• _LISTED RECORDS_:
=-=-=

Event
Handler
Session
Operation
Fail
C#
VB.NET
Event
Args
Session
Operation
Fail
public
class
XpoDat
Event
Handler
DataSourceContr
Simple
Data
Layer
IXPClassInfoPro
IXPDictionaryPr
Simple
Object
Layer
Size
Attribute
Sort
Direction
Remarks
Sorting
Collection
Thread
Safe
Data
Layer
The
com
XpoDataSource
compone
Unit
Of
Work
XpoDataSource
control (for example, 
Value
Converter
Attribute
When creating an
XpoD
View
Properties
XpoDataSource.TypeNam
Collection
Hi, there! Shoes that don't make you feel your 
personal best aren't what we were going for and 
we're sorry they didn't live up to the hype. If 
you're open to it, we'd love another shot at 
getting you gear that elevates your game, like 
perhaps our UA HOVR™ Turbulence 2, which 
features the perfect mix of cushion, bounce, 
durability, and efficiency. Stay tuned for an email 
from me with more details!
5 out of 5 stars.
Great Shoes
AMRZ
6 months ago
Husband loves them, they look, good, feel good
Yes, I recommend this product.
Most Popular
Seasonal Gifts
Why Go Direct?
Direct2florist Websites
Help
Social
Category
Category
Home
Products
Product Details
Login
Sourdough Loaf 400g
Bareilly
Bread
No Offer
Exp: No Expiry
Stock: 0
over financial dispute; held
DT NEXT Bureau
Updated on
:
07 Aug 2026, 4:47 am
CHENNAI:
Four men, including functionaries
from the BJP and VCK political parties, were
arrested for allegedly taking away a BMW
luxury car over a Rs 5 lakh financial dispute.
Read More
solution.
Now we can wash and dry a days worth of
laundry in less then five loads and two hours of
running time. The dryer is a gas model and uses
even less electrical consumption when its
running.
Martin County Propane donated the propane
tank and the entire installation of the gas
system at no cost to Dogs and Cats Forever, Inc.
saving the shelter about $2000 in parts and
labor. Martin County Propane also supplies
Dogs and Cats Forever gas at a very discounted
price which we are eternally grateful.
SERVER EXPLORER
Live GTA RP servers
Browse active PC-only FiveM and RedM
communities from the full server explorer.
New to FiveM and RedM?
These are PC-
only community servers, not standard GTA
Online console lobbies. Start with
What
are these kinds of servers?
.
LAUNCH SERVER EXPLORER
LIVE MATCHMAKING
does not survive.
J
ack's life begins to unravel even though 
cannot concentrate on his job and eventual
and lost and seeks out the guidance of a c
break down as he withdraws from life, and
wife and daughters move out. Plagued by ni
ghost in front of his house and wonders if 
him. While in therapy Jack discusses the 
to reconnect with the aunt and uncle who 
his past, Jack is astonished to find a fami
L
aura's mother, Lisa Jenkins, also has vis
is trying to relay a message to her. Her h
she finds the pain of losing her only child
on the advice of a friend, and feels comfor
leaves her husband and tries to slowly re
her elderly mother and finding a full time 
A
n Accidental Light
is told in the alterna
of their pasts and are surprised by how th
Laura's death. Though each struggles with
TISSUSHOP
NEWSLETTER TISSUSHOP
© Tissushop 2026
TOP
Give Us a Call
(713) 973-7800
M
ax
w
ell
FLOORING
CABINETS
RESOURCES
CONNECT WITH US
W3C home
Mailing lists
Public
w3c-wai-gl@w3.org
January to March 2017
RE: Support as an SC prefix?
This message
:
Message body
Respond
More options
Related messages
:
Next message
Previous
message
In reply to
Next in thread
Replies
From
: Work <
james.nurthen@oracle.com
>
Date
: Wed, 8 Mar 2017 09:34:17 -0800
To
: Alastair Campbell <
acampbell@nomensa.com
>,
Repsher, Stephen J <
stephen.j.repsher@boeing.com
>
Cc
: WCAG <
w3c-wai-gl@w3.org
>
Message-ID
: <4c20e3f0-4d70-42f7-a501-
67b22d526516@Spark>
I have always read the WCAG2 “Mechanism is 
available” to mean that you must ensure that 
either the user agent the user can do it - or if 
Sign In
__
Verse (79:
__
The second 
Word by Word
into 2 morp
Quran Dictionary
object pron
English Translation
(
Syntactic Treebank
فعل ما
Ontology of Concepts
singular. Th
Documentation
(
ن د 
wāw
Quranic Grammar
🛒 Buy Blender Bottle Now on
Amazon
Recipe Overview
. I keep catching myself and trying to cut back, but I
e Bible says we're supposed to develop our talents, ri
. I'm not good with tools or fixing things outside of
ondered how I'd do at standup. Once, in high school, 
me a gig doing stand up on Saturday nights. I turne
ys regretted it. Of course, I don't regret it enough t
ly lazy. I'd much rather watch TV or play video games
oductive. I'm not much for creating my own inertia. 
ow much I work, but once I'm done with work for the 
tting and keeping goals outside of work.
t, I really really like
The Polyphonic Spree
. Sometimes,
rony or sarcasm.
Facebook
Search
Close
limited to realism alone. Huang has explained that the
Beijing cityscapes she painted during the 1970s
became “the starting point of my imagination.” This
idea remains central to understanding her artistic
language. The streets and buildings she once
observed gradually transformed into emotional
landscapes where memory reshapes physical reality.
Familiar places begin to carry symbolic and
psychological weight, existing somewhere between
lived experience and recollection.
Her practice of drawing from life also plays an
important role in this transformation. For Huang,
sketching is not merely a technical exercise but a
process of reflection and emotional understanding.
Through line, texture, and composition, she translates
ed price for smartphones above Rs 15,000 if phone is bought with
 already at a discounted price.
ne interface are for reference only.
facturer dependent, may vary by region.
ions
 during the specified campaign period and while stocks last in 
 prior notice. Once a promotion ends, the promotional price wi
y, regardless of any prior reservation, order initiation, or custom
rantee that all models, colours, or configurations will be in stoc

=-=-=

• _EXERCISE REQUIREMENTS_: Transcribe all of the material above with complete accuracy.

• _SOLUTION TO THE EXERCISE_:
Event
Handler
Session
Operation
Fail
C#
VB.NET
Event
Args
Session
Operation
Fail
public
class
XpoDat
Event
Handler
DataSourceContr
Simple
Data
Layer
IXPClassInfoPro
IXPDictionaryPr
Simple
Object
Layer
Size
Attribute
Sort
Direction
Remarks
Sorting
Collection
Thread
Safe
Data
Layer
The
com
XpoDataSource
compone
Unit
Of
Work
XpoDataSource
control (for example, 
Value
Converter
Attribute
When creating an
XpoD
View
Properties
XpoDataSource.TypeNam
Collection
Hi, there! Shoes that don't make you feel your 
personal best aren't what we were going for and 
we're sorry they didn't live up to the hype. If 
you're open to it, we'd love another shot at 
getting you gear that elevates your game, like 
perhaps our UA HOVR™ Turbulence 2, which 
features the perfect mix of cushion, bounce, 
durability, and efficiency. Stay tuned for an email 
from me with more details!
5 out of 5 stars.
Great Shoes
AMRZ
6 months ago
Husband loves them, they look, good, feel good
Yes, I recommend this product.
Most Popular
Seasonal Gifts
Why Go Direct?
Direct2florist Websites
Help
Social
Category
Category
Home
Products
Product Details
Login
Sourdough Loaf 400g
Bareilly
Bread
No Offer
Exp: No Expiry
Stock: 0
over financial dispute; held
DT NEXT Bureau
Updated on
:
07 Aug 2026, 4:47 am
CHENNAI:
Four men, including functionaries
from the BJP and VCK political parties, were
arrested for allegedly taking away a BMW
luxury car over a Rs 5 lakh financial dispute.
Read More
solution.
Now we can wash and dry a days worth of
laundry in less then five loads and two hours of
running time. The dryer is a gas model and uses
even less electrical consumption when its
running.
Martin County Propane donated the propane
tank and the entire installation of the gas
system at no cost to Dogs and Cats Forever, Inc.
saving the shelter about $2000 in parts and
labor. Martin County Propane also supplies
Dogs and Cats Forever gas at a very discounted
price which we are eternally grateful.
SERVER EXPLORER
Live GTA RP servers
Browse active PC-only FiveM and RedM
communities from the full server explorer.
New to FiveM and RedM?
These are PC-
only community servers, not standard GTA
Online console lobbies. Start with
What
are these kinds of servers?
.
LAUNCH SERVER EXPLORER
LIVE MATCHMAKING
does not survive.
J
ack's life begins to unravel even though 
cannot concentrate on his job and eventual
and lost and seeks out the guidance of a c
break down as he withdraws from life, and
wife and daughters move out. Plagued by ni
ghost in front of his house and wonders if 
him. While in therapy Jack discusses the 
to reconnect with the aunt and uncle who 
his past, Jack is astonished to find a fami
L
aura's mother, Lisa Jenkins, also has vis
is trying to relay a message to her. Her h
she finds the pain of losing her only child
on the advice of a friend, and feels comfor
leaves her husband and tries to slowly re
her elderly mother and finding a full time 
A
n Accidental Light
is told in the alterna
of their pasts and are surprised by how th
Laura's death. Though each struggles with
TISSUSHOP
NEWSLETTER TISSUSHOP
© Tissushop 2026
TOP
Give Us a Call
(713) 973-7800
M
ax
w
ell
FLOORING
CABINETS
RESOURCES
CONNECT WITH US
W3C home
Mailing lists
Public
w3c-wai-gl@w3.org
January to March 2017
RE: Support as an SC prefix?
This message
:
Message body
Respond
More options
Related messages
:
Next message
Previous
message
In reply to
Next in thread
Replies
From
: Work <
james.nurthen@oracle.com
>
Date
: Wed, 8 Mar 2017 09:34:17 -0800
To
: Alastair Campbell <
acampbell@nomensa.com
>,
Repsher, Stephen J <
stephen.j.repsher@boeing.com
>
Cc
: WCAG <
w3c-wai-gl@w3.org
>
Message-ID
: <4c20e3f0-4d70-42f7-a501-
67b22d526516@Spark>
I have always read the WCAG2 “Mechanism is 
available” to mean that you must ensure that 
either the user agent the user can do it - or if 
Sign In
__
Verse (79:
__
The second 
Word by Word
into 2 morp
Quran Dictionary
object pron
English Translation
(
Syntactic Treebank
فعل ما
Ontology of Concepts
singular. Th
Documentation
(
ن د 
wāw
Quranic Grammar
🛒 Buy Blender Bottle Now on
Amazon
Recipe Overview
. I keep catching myself and trying to cut back, but I
e Bible says we're supposed to develop our talents, ri
. I'm not good with tools or fixing things outside of
ondered how I'd do at standup. Once, in high school, 
me a gig doing stand up on Saturday nights. I turne
ys regretted it. Of course, I don't regret it enough t
ly lazy. I'd much rather watch TV or play video games
oductive. I'm not much for creating my own inertia. 
ow much I work, but once I'm done with work for the 
tting and keeping goals outside of work.
t, I really really like
The Polyphonic Spree
. Sometimes,
rony or sarcasm.
Facebook
Search
Close
limited to realism alone. Huang has explained that the
Beijing cityscapes she painted during the 1970s
became “the starting point of my imagination.” This
idea remains central to understanding her artistic
language. The streets and buildings she once
observed gradually transformed into emotional
landscapes where memory reshapes physical reality.
Familiar places begin to carry symbolic and
psychological weight, existing somewhere between
lived experience and recollection.
Her practice of drawing from life also plays an
important role in this transformation. For Huang,
sketching is not merely a technical exercise but a
process of reflection and emotional understanding.
Through line, texture, and composition, she translates
ed price for smartphones above Rs 15,000 if phone is bought with
 already at a discounted price.
ne interface are for reference only.
facturer dependent, may vary by region.
ions
 during the specified campaign period and while stocks last in 
 prior notice. Once a promotion ends, the promotional price wi
y, regardless of any prior reservation, order initiation, or custom
rantee that all models, colours, or configurations will be in stoc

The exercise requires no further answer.